Angela Fan^1,2, Maryam Majeed³, Huihui Qi⁴, Noah Kuehn^1,5, Jack Scott¹, Sabrina Cheng^1,6, Huiqing Zhan⁷, Justus Kebschull⁴, Xiaoyin Chen³, James Bourne¹; ¹National Institutes of Health, ²Monash University, Clayton, Australia, ³Allen Institute, ⁴Johns Hopkins University, ⁵Georgetown University, ⁶University of Washington at Seattle, ⁷Cold Spring Harbour Laboratory

The primate cortex has expanded significantly across evolution, giving rise to primate-specific areas through duplication and specialization. In comparison, all major thalamic nuclei are conserved from rodents to primates and maintain connectivity to the whole cortex. These distinct evolutionary strategies create a paradox: how do the rapidly duplicated and specialized cortical networks remain functionally integrated with subcortical hubs that did not duplicate in parallel? Here we investigate the evolution of thalamocortical wiring rules by integrating single-cell and spatial transcriptomics with high-throughput single-cell connectivity mapping in both the marmoset and mouse thalamus. We sequenced 1.5 million neurons from the marmoset thalamus in-situ, and mapped the projections and transcriptomic identities of 480 thalamocortical neurons in the marmoset, and 1750 thalamocortical neurons in the mouse. In both species, we found continuous gene expression gradients that span across thalamic nuclei, suggesting a gradient-like organization that goes beyond nucleus borders. In contrast to the conserved transcriptomic architecture, projections in the primate thalamus project more focally and topographically compared to their mouse counterparts.
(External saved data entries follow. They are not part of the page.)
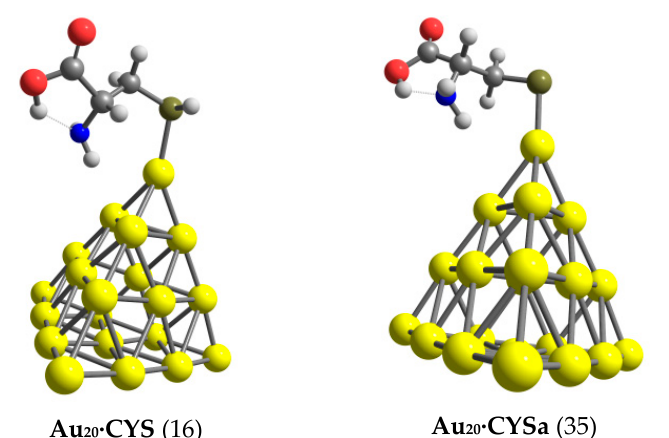
Figure 6. Equilibrium structures for complexes of Au 20 with cysteine (CYS) and its deprotonated form (CYSa). Values in parentheses are binding energies (kcal/mol, PBE/cc-pVTZ/pVDZ-PP + ZPE). The yellow, gray, blue, lime, red, and white balls represent Au, C, N, S, O and H atoms, re- spectively.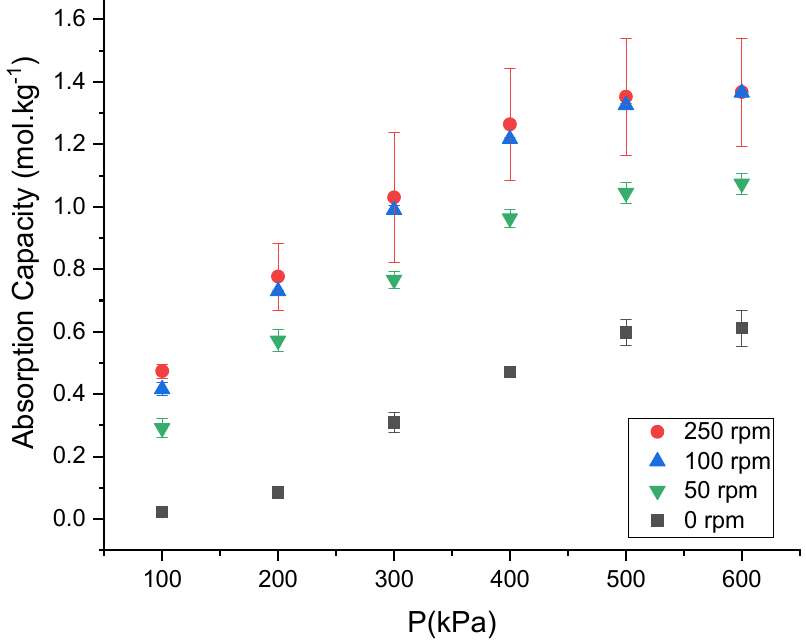
Figure 5. CO 2 absorption capacity of ChCl:LvAc (1:2:0) at 0, 50, 100 and 250 rpm at 25 °C. At 6 bar and 25 °C, the CO 2 absorption capacity of ChCl:LvAc (1:2:0) increased from 0.61 mol·kg − 1 under stagnant conditions up to 1.37 mol·kg − 1 under strong (max) stirring at 250 rpm. The CO 2 absorption capacity increases strongly with increasing stirring speeds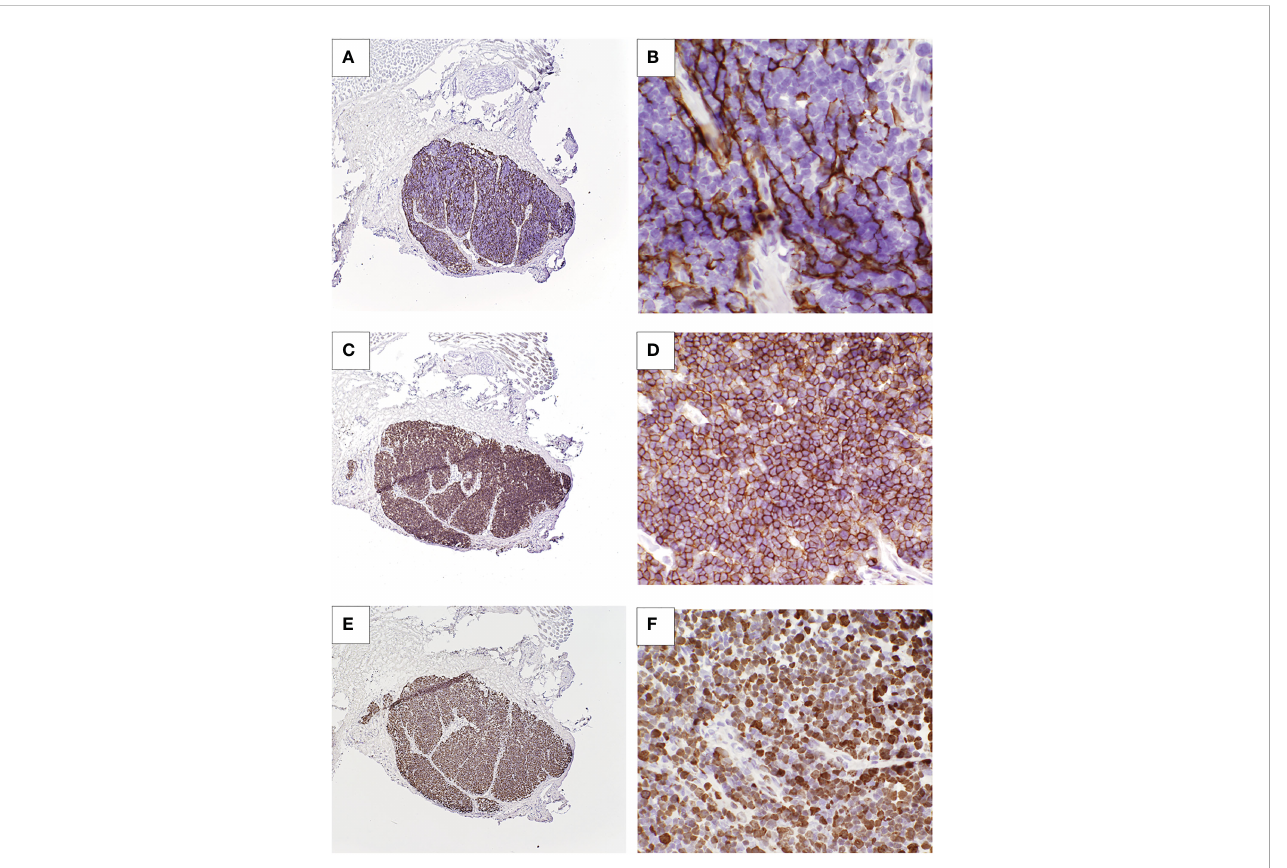
FIGURE 2 Cultured thymus tissue biopsy of patient 1. (A, B) Immunohistochemistry with anti-cytokeratin AE1/AE3 antibody shows thymic epithelial cells. (C, D) Anti-CD1a staining shows presence of thymocytes. (E, F) Staining for Ki-67, an intracellular marker for proliferating cells, show that these thymocytes are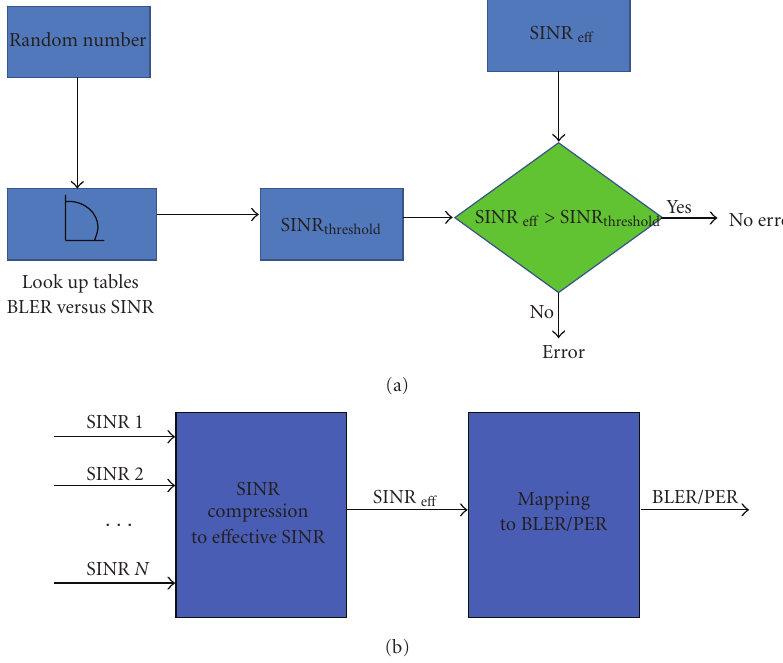
Figure 6: (a) ARQ acceptance process. (b) E ff ective SINR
Surprisingly, the more precise projections in the marmoset are associated with conserved gene expression axes that are also predictive of projections in the mouse thalamus, suggesting that the increased specificity in primate projections arises through sharpening of ancestral gene-projection relationships. We propose that this refinement of existing connectivity architecture represents an efficient strategy to accommodate projections to evolutionarily expanded cortical areas without requiring reorganization of relatively conserved subcortical hubs.